The UK government is set to announce funding for artificial intelligence (AI) and robotics research as part of the government’s strategy to help UK businesses maximize investment and trade opportunities.

Culture Secretary Karen Bradley is expected to make the funding announcement on Wednesday as part of the British government’s digital strategy.

The research, which will be carried out by top British universities, will have a fund of £17.3 million. The grant will come from UK’s Engineering and Physical Sciences Research Council.

The funding support came after recent research revealed the potential long-term impact the AI and robotics field could have on UK’s economy. Accenture, last year, published a report projecting that AI could contribute up to £654 billion to the British economy by 2035.

BenevolentAI CEO Jerome Pesenti, who previously served as chief data scientist at IBM and Computer Scientist Dame Wendy Hall, who is currently a professor at University of Southampton, have been commissioned to review the status of UK’s artificial intelligence sector. The review aims to pinpoint areas of opportunity for UK’s growing AI research industry.

In a statement, Professor Dame Wendy said she was looking forward to exploring collaboration opportunities for the government and the AI sector. She notes that British scientists, researchers and entrepreneurs have been at the forefront of AI research and development.

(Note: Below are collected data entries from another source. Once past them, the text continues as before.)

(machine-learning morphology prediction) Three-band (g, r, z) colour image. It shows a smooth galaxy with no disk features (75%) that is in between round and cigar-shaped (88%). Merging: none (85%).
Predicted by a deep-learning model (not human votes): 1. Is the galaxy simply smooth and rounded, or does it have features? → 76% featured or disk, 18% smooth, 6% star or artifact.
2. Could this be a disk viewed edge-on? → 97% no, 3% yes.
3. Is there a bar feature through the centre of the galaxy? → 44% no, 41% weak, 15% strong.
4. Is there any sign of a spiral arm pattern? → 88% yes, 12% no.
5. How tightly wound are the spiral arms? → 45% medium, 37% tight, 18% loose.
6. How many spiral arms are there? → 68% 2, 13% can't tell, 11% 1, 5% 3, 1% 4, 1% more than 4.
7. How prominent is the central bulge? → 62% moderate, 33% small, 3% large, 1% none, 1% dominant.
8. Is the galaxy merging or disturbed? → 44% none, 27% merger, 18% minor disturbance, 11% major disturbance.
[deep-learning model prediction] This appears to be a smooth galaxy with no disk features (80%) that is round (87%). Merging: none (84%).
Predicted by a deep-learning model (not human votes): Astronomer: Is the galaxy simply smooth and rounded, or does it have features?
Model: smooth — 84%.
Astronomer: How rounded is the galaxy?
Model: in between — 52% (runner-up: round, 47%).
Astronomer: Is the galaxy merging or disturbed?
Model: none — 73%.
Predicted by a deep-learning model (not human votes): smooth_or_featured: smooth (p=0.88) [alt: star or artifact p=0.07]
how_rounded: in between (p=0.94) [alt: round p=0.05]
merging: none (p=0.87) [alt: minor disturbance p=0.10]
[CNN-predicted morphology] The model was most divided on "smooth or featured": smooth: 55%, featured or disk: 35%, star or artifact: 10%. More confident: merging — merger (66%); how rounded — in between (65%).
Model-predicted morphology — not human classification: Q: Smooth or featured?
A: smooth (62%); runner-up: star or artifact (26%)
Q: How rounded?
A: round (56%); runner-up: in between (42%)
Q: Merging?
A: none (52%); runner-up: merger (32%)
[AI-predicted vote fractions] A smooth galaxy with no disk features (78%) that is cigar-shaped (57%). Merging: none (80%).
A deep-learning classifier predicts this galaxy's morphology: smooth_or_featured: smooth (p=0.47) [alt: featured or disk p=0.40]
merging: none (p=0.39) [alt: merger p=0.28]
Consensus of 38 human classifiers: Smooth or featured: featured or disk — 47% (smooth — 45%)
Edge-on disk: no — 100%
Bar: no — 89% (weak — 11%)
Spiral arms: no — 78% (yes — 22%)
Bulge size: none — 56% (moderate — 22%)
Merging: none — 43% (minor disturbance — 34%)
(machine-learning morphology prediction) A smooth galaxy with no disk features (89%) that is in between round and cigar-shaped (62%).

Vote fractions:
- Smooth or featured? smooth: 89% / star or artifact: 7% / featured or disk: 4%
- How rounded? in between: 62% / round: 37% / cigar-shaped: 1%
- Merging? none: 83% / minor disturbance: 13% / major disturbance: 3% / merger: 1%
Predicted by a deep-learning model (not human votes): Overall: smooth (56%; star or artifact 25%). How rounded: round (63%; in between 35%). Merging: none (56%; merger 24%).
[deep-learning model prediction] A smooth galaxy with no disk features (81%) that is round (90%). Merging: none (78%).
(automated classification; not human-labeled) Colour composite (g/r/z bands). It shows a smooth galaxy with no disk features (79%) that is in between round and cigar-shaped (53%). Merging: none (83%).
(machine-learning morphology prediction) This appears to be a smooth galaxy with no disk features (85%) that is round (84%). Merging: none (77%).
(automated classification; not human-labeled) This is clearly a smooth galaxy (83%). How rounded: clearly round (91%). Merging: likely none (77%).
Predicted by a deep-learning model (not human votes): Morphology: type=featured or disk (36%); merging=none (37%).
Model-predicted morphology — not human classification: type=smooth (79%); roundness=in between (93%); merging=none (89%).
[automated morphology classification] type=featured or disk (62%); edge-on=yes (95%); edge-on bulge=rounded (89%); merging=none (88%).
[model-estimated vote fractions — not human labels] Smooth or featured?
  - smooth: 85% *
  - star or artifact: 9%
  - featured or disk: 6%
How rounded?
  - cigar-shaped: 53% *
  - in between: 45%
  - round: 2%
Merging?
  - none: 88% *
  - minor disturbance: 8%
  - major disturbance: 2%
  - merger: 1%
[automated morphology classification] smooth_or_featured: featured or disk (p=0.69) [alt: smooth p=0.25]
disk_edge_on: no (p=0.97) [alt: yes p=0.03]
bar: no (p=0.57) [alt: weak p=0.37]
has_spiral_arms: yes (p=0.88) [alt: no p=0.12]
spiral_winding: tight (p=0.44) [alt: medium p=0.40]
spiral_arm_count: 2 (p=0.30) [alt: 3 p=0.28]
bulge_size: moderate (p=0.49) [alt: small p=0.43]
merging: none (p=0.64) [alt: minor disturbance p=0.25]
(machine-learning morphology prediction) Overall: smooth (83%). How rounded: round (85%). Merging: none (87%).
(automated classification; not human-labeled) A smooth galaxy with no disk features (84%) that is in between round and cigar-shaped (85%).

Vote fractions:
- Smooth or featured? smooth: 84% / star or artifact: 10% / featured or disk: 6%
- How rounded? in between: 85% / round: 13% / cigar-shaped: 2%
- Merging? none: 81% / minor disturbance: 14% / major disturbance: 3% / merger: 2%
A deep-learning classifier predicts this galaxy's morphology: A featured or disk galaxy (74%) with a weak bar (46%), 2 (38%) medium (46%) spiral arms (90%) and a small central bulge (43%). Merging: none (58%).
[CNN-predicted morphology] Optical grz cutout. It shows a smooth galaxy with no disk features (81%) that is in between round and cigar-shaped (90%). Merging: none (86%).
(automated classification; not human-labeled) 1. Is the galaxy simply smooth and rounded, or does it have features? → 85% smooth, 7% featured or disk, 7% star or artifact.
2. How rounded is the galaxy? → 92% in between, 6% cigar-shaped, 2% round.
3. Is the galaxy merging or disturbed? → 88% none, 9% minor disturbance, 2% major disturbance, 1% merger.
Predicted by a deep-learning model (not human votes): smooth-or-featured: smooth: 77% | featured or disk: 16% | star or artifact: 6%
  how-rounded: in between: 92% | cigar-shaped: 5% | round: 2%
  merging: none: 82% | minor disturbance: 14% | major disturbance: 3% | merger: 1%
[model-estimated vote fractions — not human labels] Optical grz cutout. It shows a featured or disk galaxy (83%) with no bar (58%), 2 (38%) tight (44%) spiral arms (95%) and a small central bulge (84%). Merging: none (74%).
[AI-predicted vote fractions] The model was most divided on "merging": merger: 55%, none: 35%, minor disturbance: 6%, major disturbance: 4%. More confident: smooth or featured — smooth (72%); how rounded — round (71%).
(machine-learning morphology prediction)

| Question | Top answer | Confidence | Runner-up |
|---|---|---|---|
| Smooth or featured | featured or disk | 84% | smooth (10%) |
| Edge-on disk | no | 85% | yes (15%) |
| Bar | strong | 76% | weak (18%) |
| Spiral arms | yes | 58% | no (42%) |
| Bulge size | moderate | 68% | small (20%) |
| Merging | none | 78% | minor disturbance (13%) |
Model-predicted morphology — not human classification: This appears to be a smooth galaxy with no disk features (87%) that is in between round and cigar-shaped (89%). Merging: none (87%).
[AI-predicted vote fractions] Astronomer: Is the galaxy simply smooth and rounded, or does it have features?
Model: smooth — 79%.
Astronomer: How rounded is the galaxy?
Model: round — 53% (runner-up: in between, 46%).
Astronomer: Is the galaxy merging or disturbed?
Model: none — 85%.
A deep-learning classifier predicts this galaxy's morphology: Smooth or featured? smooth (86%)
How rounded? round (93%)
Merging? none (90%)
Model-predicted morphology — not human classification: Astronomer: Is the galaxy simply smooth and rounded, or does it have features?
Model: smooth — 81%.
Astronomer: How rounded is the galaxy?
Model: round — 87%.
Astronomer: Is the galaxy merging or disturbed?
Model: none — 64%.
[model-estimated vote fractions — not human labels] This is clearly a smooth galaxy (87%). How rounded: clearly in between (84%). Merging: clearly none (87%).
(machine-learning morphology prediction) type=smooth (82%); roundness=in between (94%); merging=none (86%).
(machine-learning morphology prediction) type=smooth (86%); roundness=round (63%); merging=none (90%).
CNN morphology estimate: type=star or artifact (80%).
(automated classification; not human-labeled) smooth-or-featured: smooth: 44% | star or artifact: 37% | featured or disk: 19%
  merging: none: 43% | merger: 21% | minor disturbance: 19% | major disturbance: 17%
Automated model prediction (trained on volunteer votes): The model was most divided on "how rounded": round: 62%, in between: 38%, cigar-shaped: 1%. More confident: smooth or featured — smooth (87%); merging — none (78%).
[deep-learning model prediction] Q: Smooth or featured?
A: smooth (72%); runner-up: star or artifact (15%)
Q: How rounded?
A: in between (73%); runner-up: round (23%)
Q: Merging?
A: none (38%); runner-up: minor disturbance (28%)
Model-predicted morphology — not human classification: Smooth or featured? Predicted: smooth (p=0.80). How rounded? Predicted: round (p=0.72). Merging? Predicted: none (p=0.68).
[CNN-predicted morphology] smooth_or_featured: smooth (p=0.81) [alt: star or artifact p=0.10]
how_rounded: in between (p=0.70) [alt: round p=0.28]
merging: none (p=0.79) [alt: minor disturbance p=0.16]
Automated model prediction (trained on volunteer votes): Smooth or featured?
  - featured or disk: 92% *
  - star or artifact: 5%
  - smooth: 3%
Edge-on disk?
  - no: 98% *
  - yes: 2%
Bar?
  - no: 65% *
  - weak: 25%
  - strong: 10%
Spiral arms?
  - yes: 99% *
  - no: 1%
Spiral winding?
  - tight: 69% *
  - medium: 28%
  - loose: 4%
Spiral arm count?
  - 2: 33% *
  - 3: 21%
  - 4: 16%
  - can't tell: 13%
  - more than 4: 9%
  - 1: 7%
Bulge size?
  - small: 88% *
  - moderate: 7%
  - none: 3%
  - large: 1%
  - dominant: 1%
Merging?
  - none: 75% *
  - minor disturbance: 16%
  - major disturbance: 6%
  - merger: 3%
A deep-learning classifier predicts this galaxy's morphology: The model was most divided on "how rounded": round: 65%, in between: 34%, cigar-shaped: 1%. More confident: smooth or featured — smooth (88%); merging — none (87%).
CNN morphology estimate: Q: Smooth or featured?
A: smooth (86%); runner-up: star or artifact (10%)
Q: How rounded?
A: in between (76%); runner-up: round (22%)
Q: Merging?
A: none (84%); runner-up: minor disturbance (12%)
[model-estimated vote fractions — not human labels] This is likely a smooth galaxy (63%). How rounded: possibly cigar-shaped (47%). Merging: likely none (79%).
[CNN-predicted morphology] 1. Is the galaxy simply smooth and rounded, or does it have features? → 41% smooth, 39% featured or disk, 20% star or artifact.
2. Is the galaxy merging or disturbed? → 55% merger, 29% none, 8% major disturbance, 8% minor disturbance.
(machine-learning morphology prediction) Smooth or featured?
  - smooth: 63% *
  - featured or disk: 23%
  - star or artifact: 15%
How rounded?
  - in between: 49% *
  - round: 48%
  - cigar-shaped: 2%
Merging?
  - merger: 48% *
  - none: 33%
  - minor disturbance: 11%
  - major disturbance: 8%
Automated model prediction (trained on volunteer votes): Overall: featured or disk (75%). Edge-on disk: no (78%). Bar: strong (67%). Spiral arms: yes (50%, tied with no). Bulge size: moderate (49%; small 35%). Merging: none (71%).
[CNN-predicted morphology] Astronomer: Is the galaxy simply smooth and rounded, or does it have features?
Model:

Demand for British expertise in the artificial intelligence field has skyrocketed in recent years.

In 2014, search giant Google acquired DeepMind, a London start-up that invented a neural network that is capable of that mimicking the short-term memory of the human brain, for $400 million. In 2015, Apple paid $250 million to acquire UK-based start-up, VocalIQ, which specializes in machine learning that enables computers to understand natural human language. Microsoft likewise shelled out $250 million to buy SwiftKey, the London-based developer of a software keyboard with advanced predictive abilities.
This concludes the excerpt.